In February 1926, at Madison Square Garden in New York, Flowers outpointed Greb over 15 rounds to win the middleweight world title and eight months later, he did the same again at the same venue. That’s 30 rounds with Greb, one of boxing’s immortals; Greb died in October of the year after a routine operation to remove some cartilage from the back of his nose.

In December of 1926, in Chicago, Flowers lost his world middleweight title to Mickey Walker. Make no mistake, Flowers walked with giants. When Flowers died, just 11 months later, he was due to fight Walker again.

Tiger was a living legend by then, his act available all over America and the world in tribute form. I’m a fan of the concept.

The idea that a boxer tribute act is coming to your civic centre soon is reassuring; it could also work. What about choreographed great fights? Anybody up for The Rumble in the Jungle on a stage in Solihull? Good lights, sound effects, voiceover. It makes a lot of sense. And then, after the interval, it’s Marvin Hagler against Tommy Hearns. Bish, bosh and boogie.

I have no idea if there has ever been a fight between Tiger Flowers and Tiger Flowers. It would be the ultimate tribute showdown and as weird as the annual and international Elvis sing-off in Memphis. The Elvis King of Kings, by the way is called Gordon from Stoke. I hope, if the two Flowers ever met, it was a draw. There was, in 1936, a fight between a Tiger Flowers and a Young Jack Dempsey; Tiger won by knockout.

In the ‘eighties I had a friend called Mohammed Ali, he was from Ghana, he boxed as a pro in London and he never had it easy.
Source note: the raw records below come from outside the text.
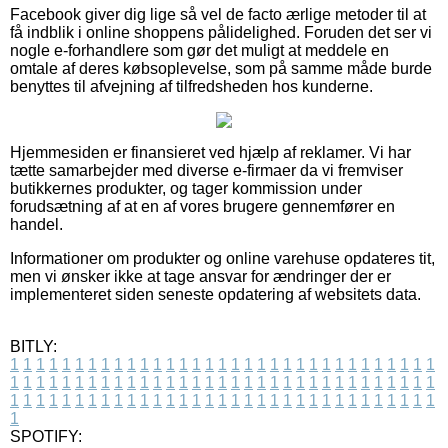
Facebook giver dig lige så vel de facto ærlige metoder til at
få indblik i online shoppens pålidelighed. Foruden det ser vi
nogle e-forhandlere som gør det muligt at meddele en
omtale af deres købsoplevelse, som på samme måde burde
benyttes til afvejning af tilfredsheden hos kunderne.
Hjemmesiden er finansieret ved hjælp af reklamer. Vi har
tætte samarbejder med diverse e-firmaer da vi fremviser
butikkernes produkter, og tager kommission under
forudsætning af at en af vores brugere gennemfører en
handel.
Informationer om produkter og online varehuse opdateres tit,
men vi ønsker ikke at tage ansvar for ændringer der er
implementeret siden seneste opdatering af websitets data.
BITLY:
1
1
1
1
1
1
1
1
1
1
1
1
1
1
1
1
1
1
1
1
1
1
1
1
1
1
1
1
1
1
1
1
1
1
1
1
1
1
1
1
1
1
1
1
1
1
1
1
1
1
1
1
1
1
1
1
1
1
1
1
1
1
1
1
1
1
1
1
1
1
1
1
1
1
1
1
1
1
1
1
1
1
1
1
1
1
1
1
1
1
1
1
1
1
1
1
1
1
1
1
SPOTIFY:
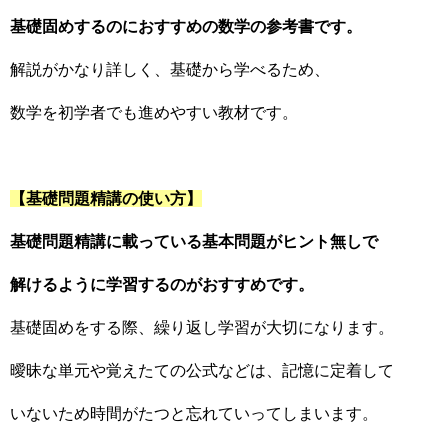
基礎固めするのにおすすめの数学の参考書です。
解説がかなり詳しく、基礎から学べるため、
数学を初学者でも進めやすい教材です。
【基礎問題精講の使い方】
基礎問題精講に載っている基本問題がヒント無しで
解けるように学習するのがおすすめです。
基礎固めをする際、繰り返し学習が大切になります。
曖昧な単元や覚えたての公式などは、記憶に定着して
いないため時間がたつと忘れていってしまいます。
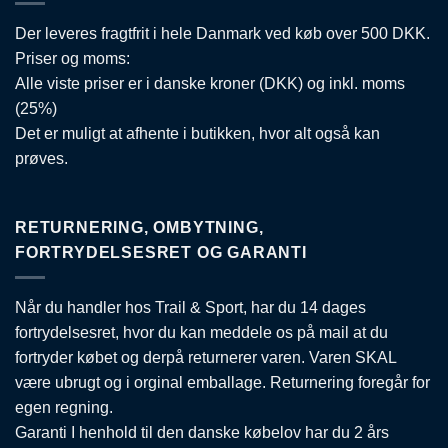
Der leveres fragtfrit i hele Danmark ved køb over 500 DKK.
Priser og moms:
Alle viste priser er i danske kroner (DKK) og inkl. moms
(25%)
Det er muligt at afhente i butikken, hvor alt også kan
prøves.
RETURNERING, OMBYTNING,
FORTRYDELSESRET OG GARANTI
Når du handler hos Trail & Sport, har du 14 dages
fortrydelsesret, hvor du kan meddele os på mail at du
fortryder købet og derpå returnerer varen. Varen SKAL
være ubrugt og i orginal emballage. Returnering foregår for
egen regning.
Garanti I henhold til den danske købelov har du 2 års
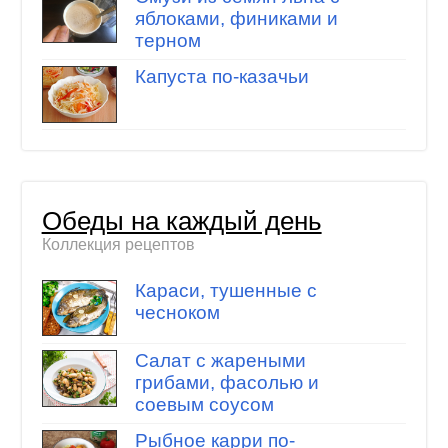
яблоками, финиками и
терном
Капуста по-казачьи
Обеды на каждый день
Коллекция рецептов
Караси, тушенные с
чесноком
Салат с жареными
грибами, фасолью и
соевым соусом
Рыбное карри по-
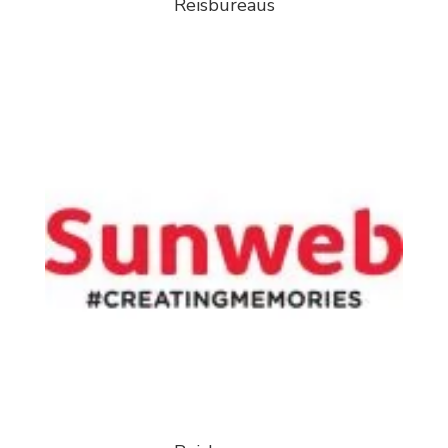
Reisbureaus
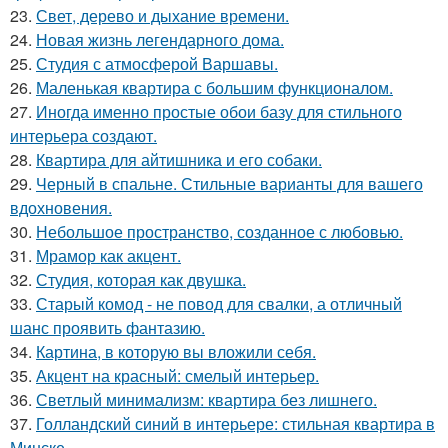
23.
Свет, дерево и дыхание времени.
24.
Новая жизнь легендарного дома.
25.
Студия с атмосферой Варшавы.
26.
Маленькая квартира с большим функционалом.
27.
Иногда именно простые обои базу для стильного
интерьера создают.
28.
Квартира для айтишника и его собаки.
29.
Черный в спальне. Стильные варианты для вашего
вдохновения.
30.
Небольшое пространство, созданное с любовью.
31.
Мрамор как акцент.
32.
Студия, которая как двушка.
33.
Старый комод - не повод для свалки, а отличный
шанс проявить фантазию.
34.
Картина, в которую вы вложили себя.
35.
Акцент на красный: смелый интерьер.
36.
Светлый минимализм: квартира без лишнего.
37.
Голландский синий в интерьере: стильная квартира в
Минске.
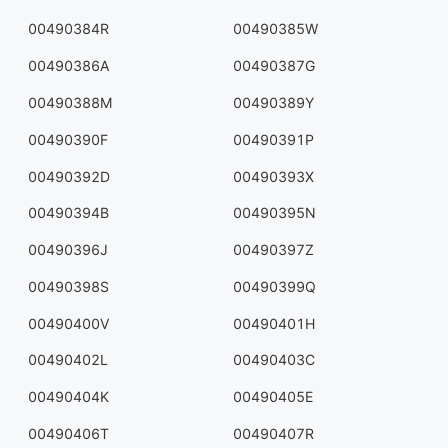
00490384R
00490385W
00490386A
00490387G
00490388M
00490389Y
00490390F
00490391P
00490392D
00490393X
00490394B
00490395N
00490396J
00490397Z
00490398S
00490399Q
00490400V
00490401H
00490402L
00490403C
00490404K
00490405E
00490406T
00490407R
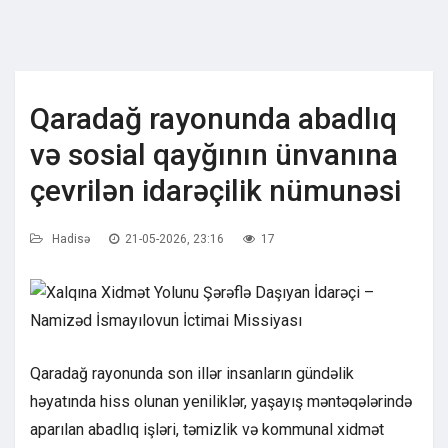
Qaradağ rayonunda abadlıq
və sosial qayğının ünvanına
çevrilən idarəçilik nümunəsi
Hadisə
21-05-2026, 23:16
17
Qaradağ rayonunda son illər insanların gündəlik
həyatında hiss olunan yeniliklər, yaşayış məntəqələrində
aparılan abadlıq işləri, təmizlik və kommunal xidmət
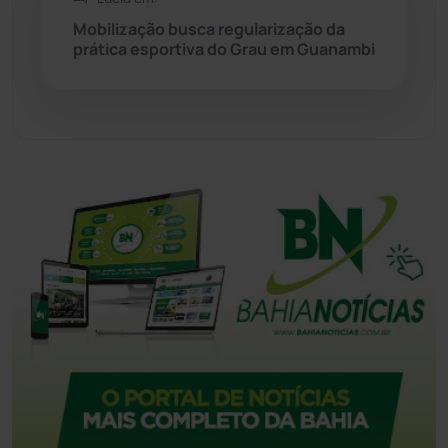
Mobilização busca regularização da
Urandi
(157)
prática esportiva do Grau em Guanambi
Vitória da Conquista
(2514)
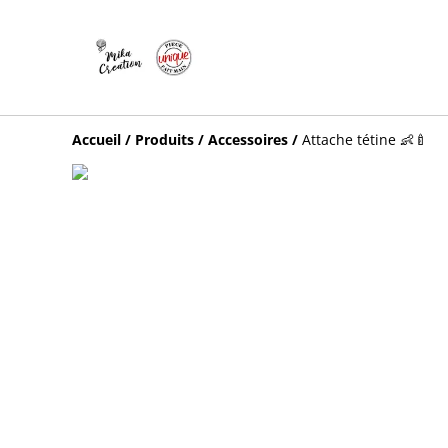
Accueil
/
Produits
/
Accessoires
/
Attache tétine 👶🍼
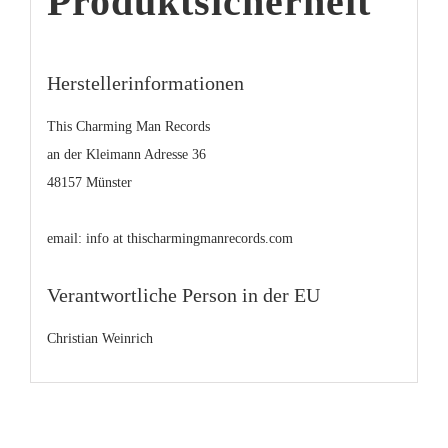
Produktsicherheit
Herstellerinformationen
This Charming Man Records
an der Kleimann Adresse 36
48157 Münster
email: info at thischarmingmanrecords.com
Verantwortliche Person in der EU
Christian Weinrich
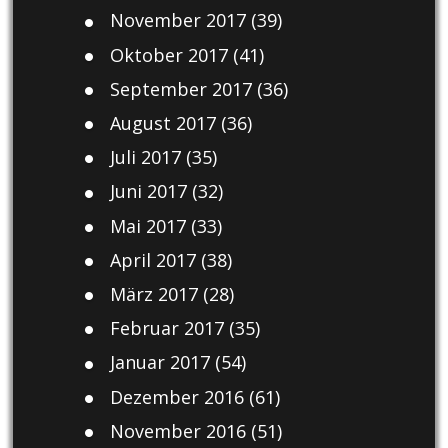
November 2017
(39)
Oktober 2017
(41)
September 2017
(36)
August 2017
(36)
Juli 2017
(35)
Juni 2017
(32)
Mai 2017
(33)
April 2017
(38)
März 2017
(28)
Februar 2017
(35)
Januar 2017
(54)
Dezember 2016
(61)
November 2016
(51)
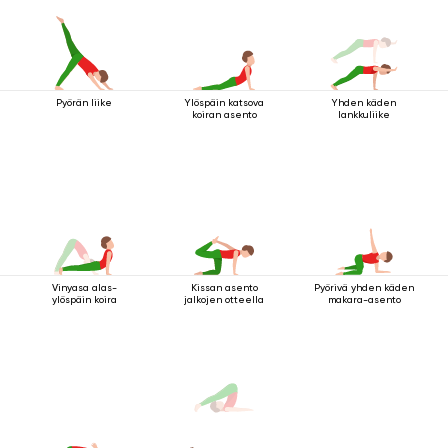
Pyörän liike
Ylöspäin katsova
Yhden käden
koiran asento
lankkuliike
Vinyasa alas-
Kissan asento
Pyörivä yhden käden
ylöspäin koira
jalkojen otteella
makara-asento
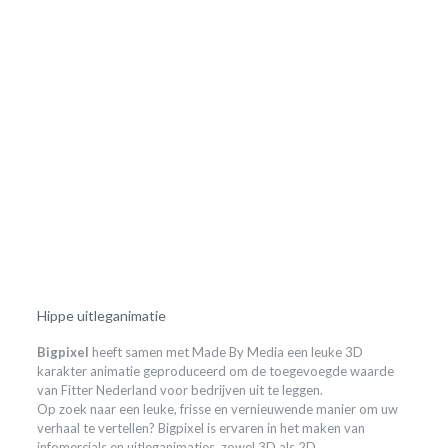
Hippe uitleganimatie
Bigpixel
heeft samen met Made By Media een leuke 3D
karakter animatie geproduceerd om de toegevoegde waarde
van Fitter Nederland voor bedrijven uit te leggen.
Op zoek naar een leuke, frisse en vernieuwende manier om uw
verhaal te vertellen? Bigpixel is ervaren in het maken van
infomercials en uitleganimaties, zowel 3D als 2D.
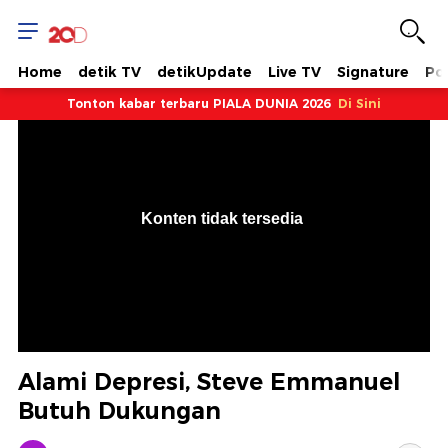
Home
detik TV
detikUpdate
Live TV
Signature
Pol
Tonton kabar terbaru PIALA DUNIA 2026
Di Sini
VjsError
Information
Konten tidak tersedia
.
Alami Depresi, Steve Emmanuel
Butuh Dukungan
Never. It was his real name; he was a cleaner and one of the hardest men I ever met. He was never billed as a tribute act to The Greatest; my Ali was just a scratcher, trying to nick a few quid and losing six of his 12 fights – he was probably meant to lose all 12, to be honest. As I said, he was hard. I can’t even remember a conversation with him about the other Ali.

And, before you look, there are just five boxers with the same spelling as the Greatest.

The loss in Cardiff was the first in Steve Robinson’s short and entertaining career. He really does move and fight and look like Drago. He lost to Tipton’s Shane Gill and there is only one Shane Gill. By the way, in the world of Tribute Boxing, Big Shane would play a mean Chuck Wepner. I’m just saying.